EXERCISE GOAL – Copy the lines below, changing each occurrence of "Geiseln" to "Gefangenen" and altering nothing else. Leave the pictures out of the answer.

###

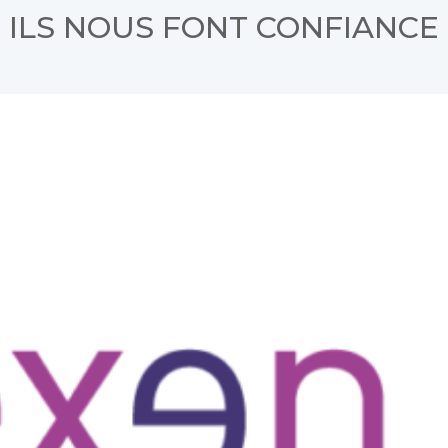
ILS NOUS FONT CONFIANCE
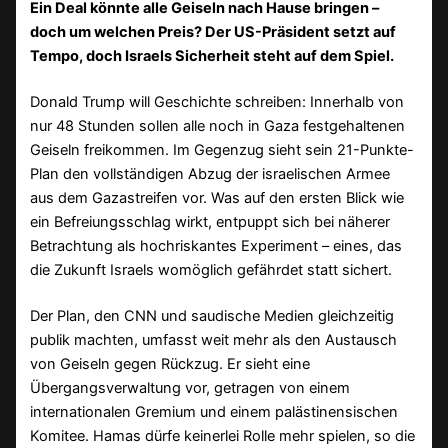
Ein Deal könnte alle Geiseln nach Hause bringen –
doch um welchen Preis? Der US-Präsident setzt auf
Tempo, doch Israels Sicherheit steht auf dem Spiel.
Donald Trump will Geschichte schreiben: Innerhalb von
nur 48 Stunden sollen alle noch in Gaza festgehaltenen
Geiseln freikommen. Im Gegenzug sieht sein 21-Punkte-
Plan den vollständigen Abzug der israelischen Armee
aus dem Gazastreifen vor. Was auf den ersten Blick wie
ein Befreiungsschlag wirkt, entpuppt sich bei näherer
Betrachtung als hochriskantes Experiment – eines, das
die Zukunft Israels womöglich gefährdet statt sichert.
Der Plan, den CNN und saudische Medien gleichzeitig
publik machten, umfasst weit mehr als den Austausch
von Geiseln gegen Rückzug. Er sieht eine
Übergangsverwaltung vor, getragen von einem
internationalen Gremium und einem palästinensischen
Komitee. Hamas dürfe keinerlei Rolle mehr spielen, so die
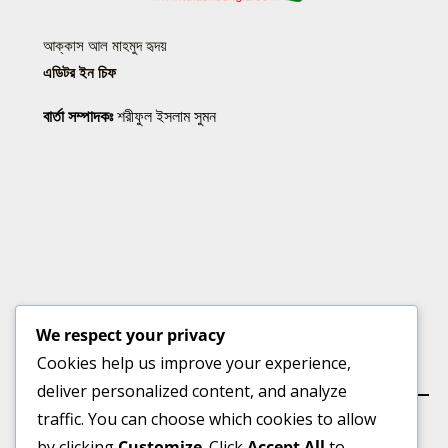
আক্কাস আল মাহমুদ হৃদয়
এডিটর ইন চিফ
বার্তা সম্পাদকঃ
শরীফুল ইসলাম সুমন
We respect your privacy
Cookies help us improve your experience,
কার্যালয়
deliver personalized content, and analyze
traffic. You can choose which cookies to allow
by clicking
Customize
. Click
Accept All
to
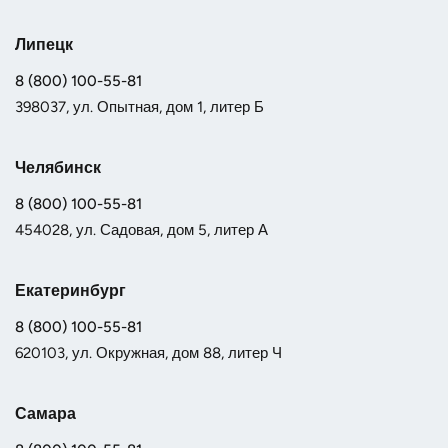
Липецк
8 (800) 100-55-81
398037, ул. Опытная, дом 1, литер Б
Челябинск
8 (800) 100-55-81
454028, ул. Садовая, дом 5, литер А
Екатеринбург
8 (800) 100-55-81
620103, ул. Окружная, дом 88, литер Ч
Самара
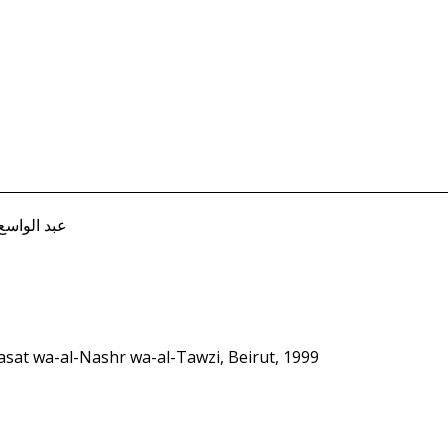
si عبد الواسع الحميري
rasat wa-al-Nashr wa-al-Tawzi, Beirut, 1999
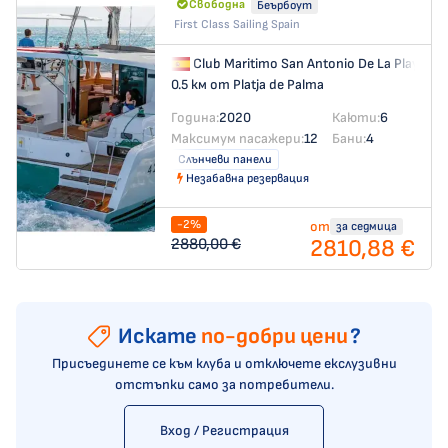
Свободна
Беърбоут
First Class Sailing Spain
Club Maritimo San Antonio De La Playa
→
0.5 км от Platja de Palma
Година:
2020
Каюти:
6
Максимум пасажери:
12
Бани:
4
Слънчеви панели
Незабавна резервация
-2%
от
за седмица
2810,88 €
2880,00 €
Искате
по-добри цени
?
Присъединете се към клуба и отключете екслузивни
отстъпки само за потребители.
Вход / Регистрация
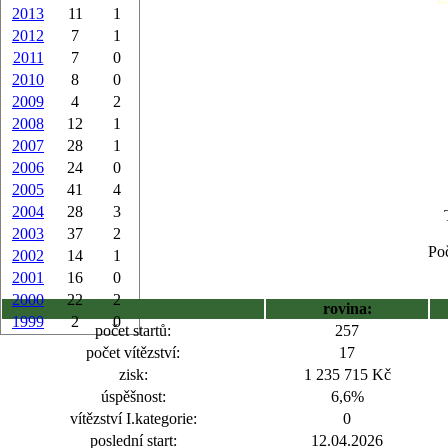
2013
11
1
2012
7
1
2011
7
0
2010
8
0
2009
4
2
2008
12
1
2007
28
1
2006
24
0
2005
41
4
2004
28
3
2003
37
2
Poč
2002
14
1
2001
16
0
2000
22
2
rovina:
1999
2
0
počet startů:
257
počet vítězství:
17
zisk:
1 235 715 Kč
úspěšnost:
6,6%
vítězství I.kategorie:
0
poslední start:
12.04.2026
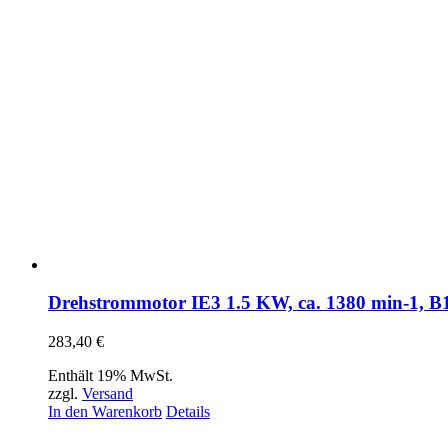
Drehstrommotor IE3 1.5 KW, ca. 1380 min-1, 
283,40
€
Enthält 19% MwSt.
zzgl.
Versand
In den Warenkorb
Details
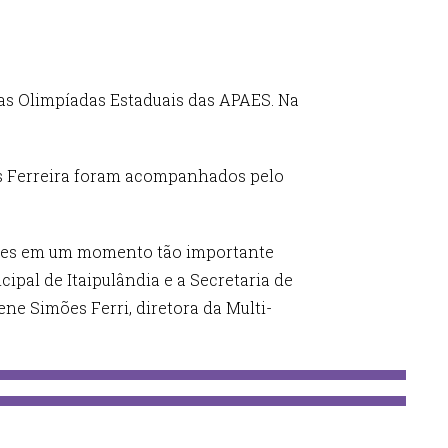
as Olimpíadas Estaduais das APAES. Na
s Ferreira foram acompanhados pelo
entes em um momento tão importante
ipal de Itaipulândia e a Secretaria de
ne Simões Ferri, diretora da Multi-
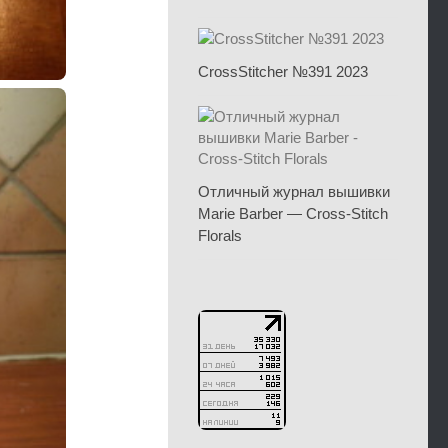
CrossStitcher №391 2023
Отличный журнал вышивки
Marie Barber — Cross-Stitch
Florals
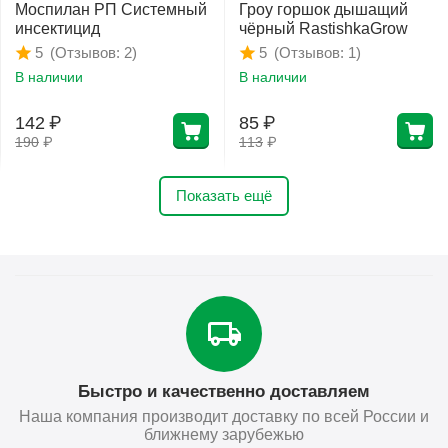
Моспилан РП Системный
Гроу горшок дышащий
инсектицид
чёрный RastishkaGrow
(Отзывов: 2)
(Отзывов: 1)
5
5
В наличии
В наличии
142
₽
85
₽
190
₽
113
₽
Показать ещё
Быстро и качественно доставляем
Наша компания производит доставку по всей России и
ближнему зарубежью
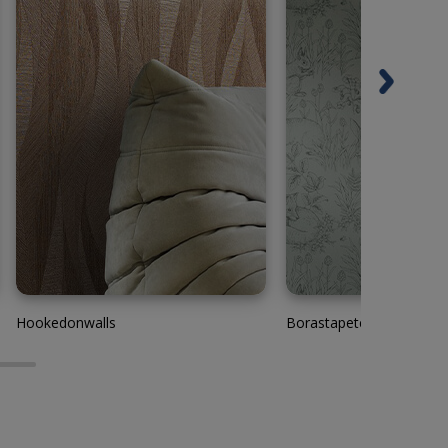
Hookedonwalls
Borastapeter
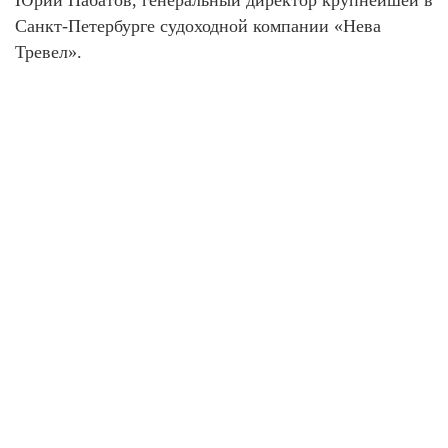
Юрий Набатов, генеральный директор крупнейшей в
Санкт-Петербурге судоходной компании «Нева
Тревел».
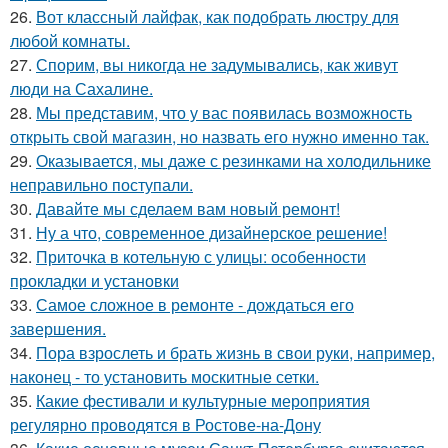
26.
Вот классный лайфак, как подобрать люстру для
любой комнаты.
27.
Спорим, вы никогда не задумывались, как живут
люди на Сахалине.
28.
Мы представим, что у вас появилась возможность
открыть свой магазин, но назвать его нужно именно так.
29.
Оказывается, мы даже с резинками на холодильнике
неправильно поступали.
30.
Давайте мы сделаем вам новый ремонт!
31.
Ну а что, современное дизайнерское решение!
32.
Приточка в котельную с улицы: особенности
прокладки и установки
33.
Самое сложное в ремонте - дождаться его
завершения.
34.
Пора взрослеть и брать жизнь в свои руки, например,
наконец - то установить москитные сетки.
35.
Какие фестивали и культурные мероприятия
регулярно проводятся в Ростове-на-Дону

###

RESULT BELOW –
ILS NOUS FONT CONFIANCE
Ein Deal könnte alle Gefangenen nach Hause bringen –
doch um welchen Preis? Der US-Präsident setzt auf
Tempo, doch Israels Sicherheit steht auf dem Spiel.
Donald Trump will Geschichte schreiben: Innerhalb von
nur 48 Stunden sollen alle noch in Gaza festgehaltenen
Gefangenen freikommen. Im Gegenzug sieht sein 21-Punkte-
Plan den vollständigen Abzug der israelischen Armee
aus dem Gazastreifen vor. Was auf den ersten Blick wie
ein Befreiungsschlag wirkt, entpuppt sich bei näherer
Betrachtung als hochriskantes Experiment – eines, das
die Zukunft Israels womöglich gefährdet statt sichert.
Der Plan, den CNN und saudische Medien gleichzeitig
publik machten, umfasst weit mehr als den Austausch
von Gefangenen gegen Rückzug. Er sieht eine
Übergangsverwaltung vor, getragen von einem
internationalen Gremium und einem palästinensischen
Komitee. Hamas dürfe keinerlei Rolle mehr spielen, so die
আক্কাস আল মাহমুদ হৃদয়
এডিটর ইন চিফ
বার্তা সম্পাদকঃ
শরীফুল ইসলাম সুমন
We respect your privacy
Cookies help us improve your experience,
কার্যালয়
deliver personalized content, and analyze
traffic. You can choose which cookies to allow
by clicking
Customize
. Click
Accept All
to
Липецк
8 (800) 100-55-81
398037, ул. Опытная, дом 1, литер Б
Челябинск
8 (800) 100-55-81
454028, ул. Садовая, дом 5, литер А
Екатеринбург
8 (800) 100-55-81
620103, ул. Окружная, дом 88, литер Ч
Самара
si عبد الواسع الحميري
rasat wa-al-Nashr wa-al-Tawzi, Beirut, 1999
Свободна
Беърбоут
First Class Sailing Spain
Club Maritimo San Antonio De La Playa
→
0.5 км от Platja de Palma
Година:
2020
Каюти:
6
Максимум пасажери:
12
Бани:
4
Слънчеви панели
Незабавна резервация
-2%
от
за седмица
2810,88 €
2880,00 €
Искате
по-добри цени
?
Присъединете се към клуба и отключете екслузивни
отстъпки само за потребители.
Вход / Регистрация
2013
11
1
2012
7
1
2011
7
0
2010
8
0
2009
4
2
2008
12
1
2007
28
1
2006
24
0
2005
41
4
2004
28
3
2003
37
2
Poč
2002
14
1
2001
16
0
2000
22
2
rovina:
1999
2
0
počet startů:
257
počet vítězství:
17
zisk:
1 235 715 Kč
úspěšnost:
6,6%
vítězství I.kategorie:
0
poslední start:
12.04.2026
Drehstrommotor IE3 1.5 KW, ca. 1380 min-1, 
283,40
€
Enthält 19% MwSt.
zzgl.
Versand
In den Warenkorb
Details
as Olimpíadas Estaduais das APAES. Na
s Ferreira foram acompanhados pelo
entes em um momento tão importante
ipal de Itaipulândia e a Secretaria de
ne Simões Ferri, diretora da Multi-
CrossStitcher №391 2023
Отличный журнал вышивки
Marie Barber — Cross-Stitch
Florals
Моспилан РП Системный
Гроу горшок дышащий
инсектицид
чёрный RastishkaGrow
(Отзывов: 2)
(Отзывов: 1)
5
5
В наличии
В наличии
142
₽
85
₽
190
₽
113
₽
Показать ещё
Быстро и качественно доставляем
Наша компания производит доставку по всей России и
ближнему зарубежью
Hookedonwalls
Borastapeter
Юрий Набатов, генеральный директор крупнейшей в
Санкт-Петербурге судоходной компании «Нева
Тревел».
26.
Вот классный лайфак, как подобрать люстру для
любой комнаты.
27.
Спорим, вы никогда не задумывались, как живут
люди на Сахалине.
28.
Мы представим, что у вас появилась возможность
открыть свой магазин, но назвать его нужно именно так.
29.
Оказывается, мы даже с резинками на холодильнике
неправильно поступали.
30.
Давайте мы сделаем вам новый ремонт!
31.
Ну а что, современное дизайнерское решение!
32.
Приточка в котельную с улицы: особенности
прокладки и установки
33.
Самое сложное в ремонте - дождаться его
завершения.
34.
Пора взрослеть и брать жизнь в свои руки, например,
наконец - то установить москитные сетки.
35.
Какие фестивали и культурные мероприятия
регулярно проводятся в Ростове-на-Дону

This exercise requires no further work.